Working out of the home would once again become common, with traditional cottage industries existing side-by-side with agricultural and waste recycling activities, and the electronic cottage industries of the high technology age. Family support services such as community-based daycare, family counseling, schools, family health services, and multi-purpose community centers particularly to serve youth, the elderly and children would be common, making these integral community functions and sources of employment nearer to home.

There would continue to be a division of work and a diversity of lifestyles. However, all households would become more involved in primary environmental care. Recycling of household wastes would require separation within the home. Community management and leadership would become more important as the urban village takes on many of the functions now performed by central municipal governments. Civic education and communal responsibilities would also become more important. Many households would combine salaried employment with subsistence food production, waste recycling, and voluntary community service leading to a return to the multifunctional home.
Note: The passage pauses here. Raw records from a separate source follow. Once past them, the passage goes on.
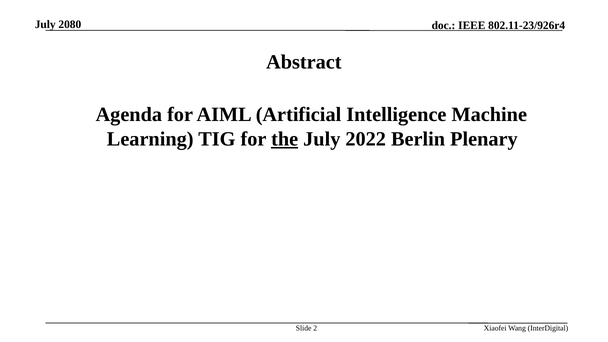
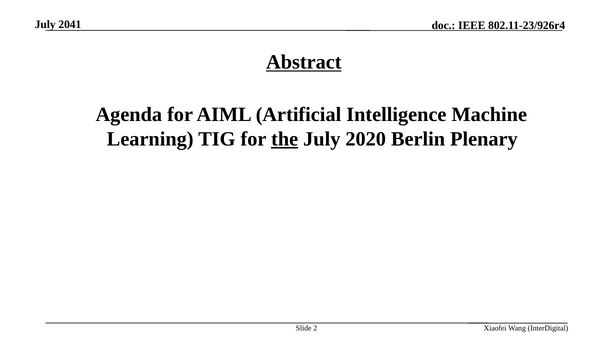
2080: 2080 -> 2041
Abstract underline: none -> present
2022: 2022 -> 2020
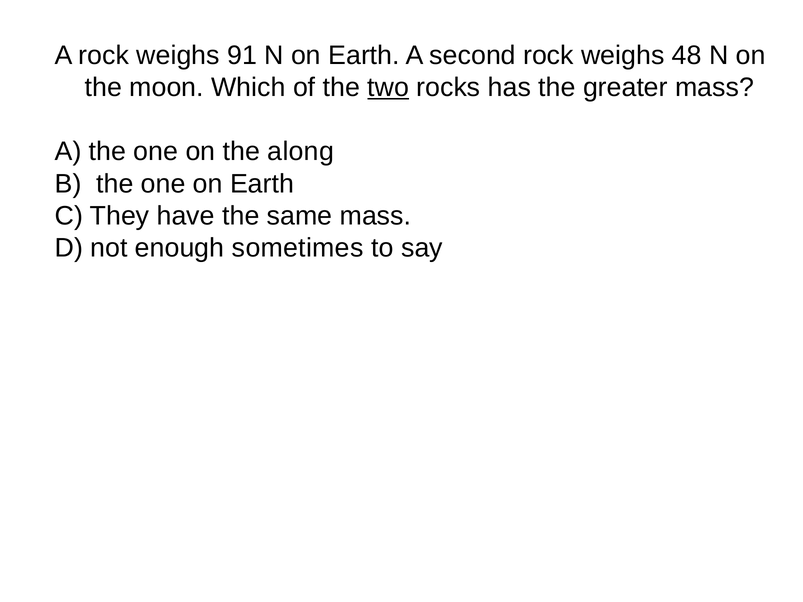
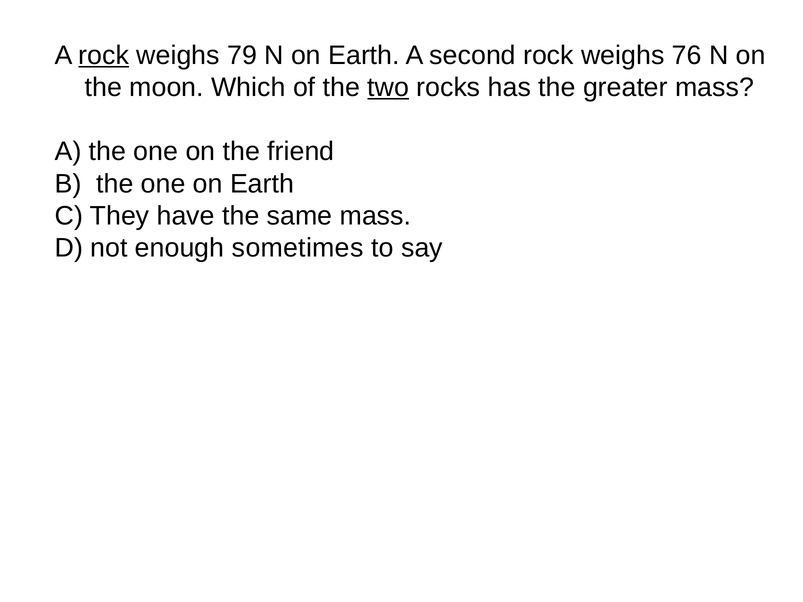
rock at (104, 55) underline: none -> present
91: 91 -> 79
48: 48 -> 76
along: along -> friend
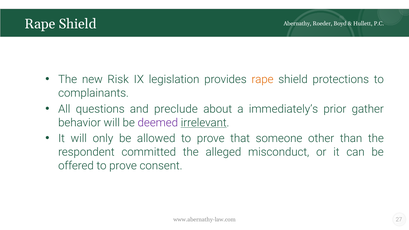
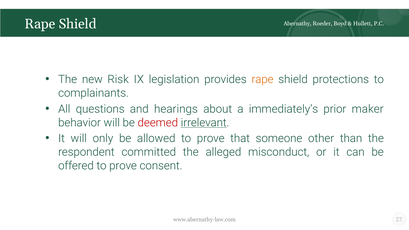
preclude: preclude -> hearings
gather: gather -> maker
deemed colour: purple -> red
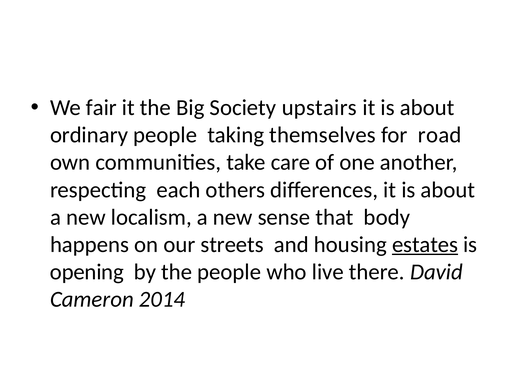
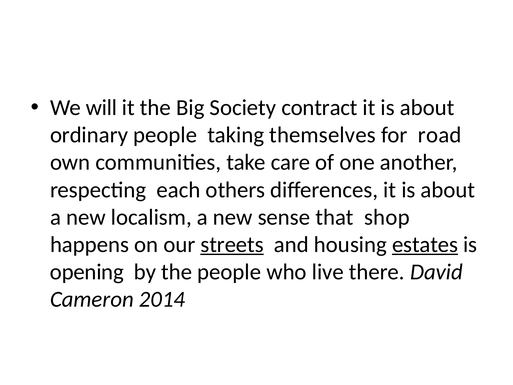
fair: fair -> will
upstairs: upstairs -> contract
body: body -> shop
streets underline: none -> present
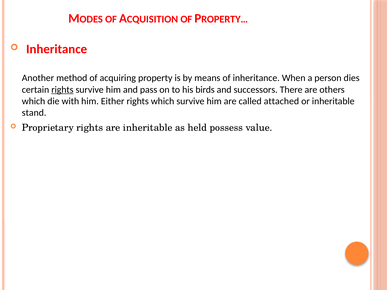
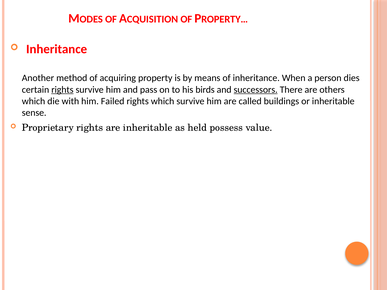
successors underline: none -> present
Either: Either -> Failed
attached: attached -> buildings
stand: stand -> sense
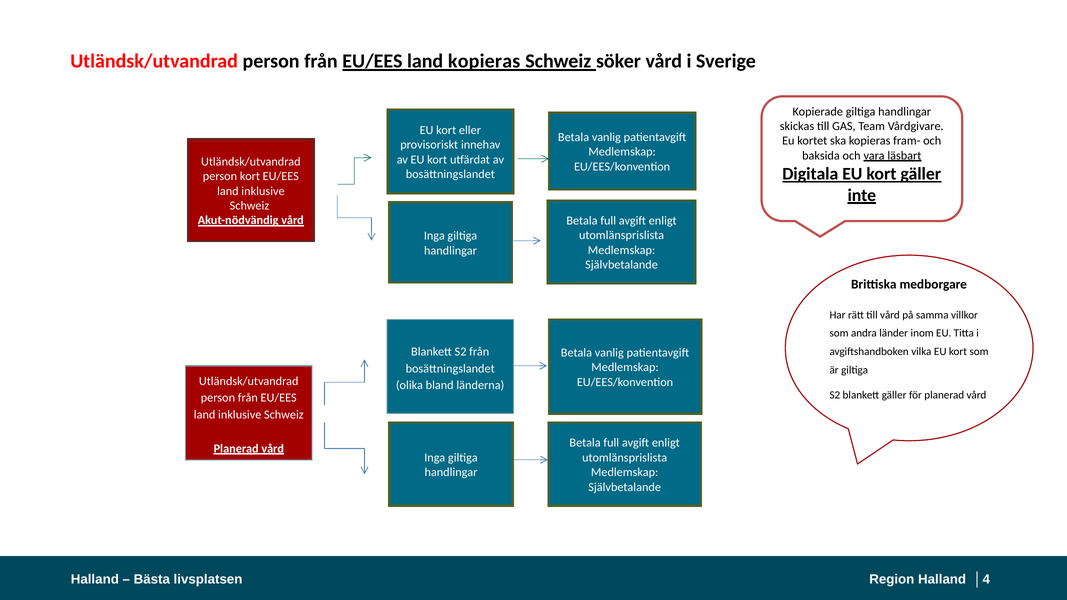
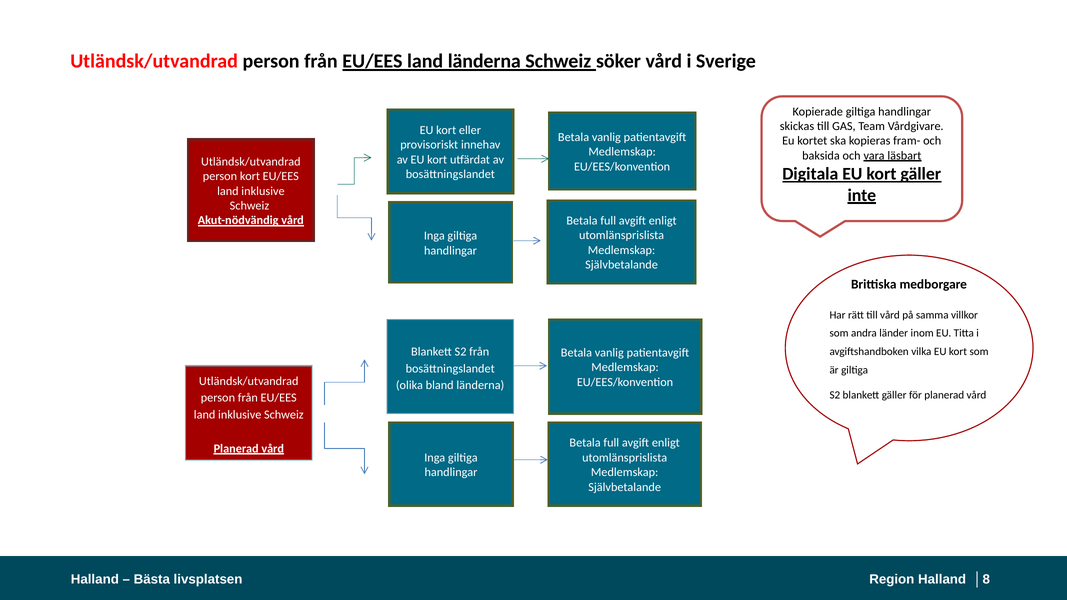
land kopieras: kopieras -> länderna
4: 4 -> 8
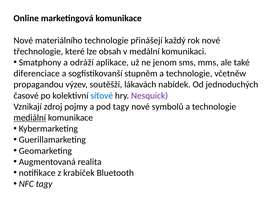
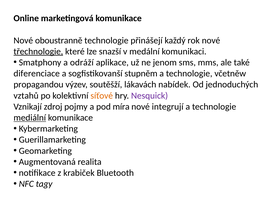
materiálního: materiálního -> oboustranně
třechnologie underline: none -> present
obsah: obsah -> snazší
časové: časové -> vztahů
síťové colour: blue -> orange
pod tagy: tagy -> míra
symbolů: symbolů -> integrují
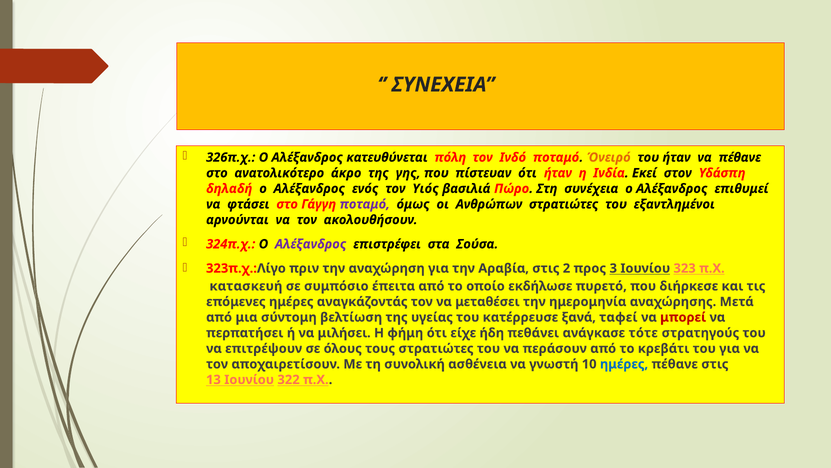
The vision of the family-friendly city, with the home and its immediate neighborhood once again the center of life, already exists in some pockets or suburbs of many cities in Asia. Government policies need to proactively support smaller neighborhood schools and health facilities, and recreation areas and green spaces that also serve to recycle waste and produce fresh air, clean water and food. Organizing cities around urban villages will require changes in the nature of housing, services, and transportation. It will also require a significant reorientation of municipal services systems to encourage and facilitate greater commitment and involvement of people in management and voluntary work within their communities.


Clarence Shubert is Senior Advisor, Urban Management Programme, Regional Office for Asia and the Pacific, United Nations Centre for Human Settlements, Kuala Lumpur, Malaysia. This column was prepared and disseminated by the People-Centered Development Forum based on his article in Urban Voices No. 2, February 1994.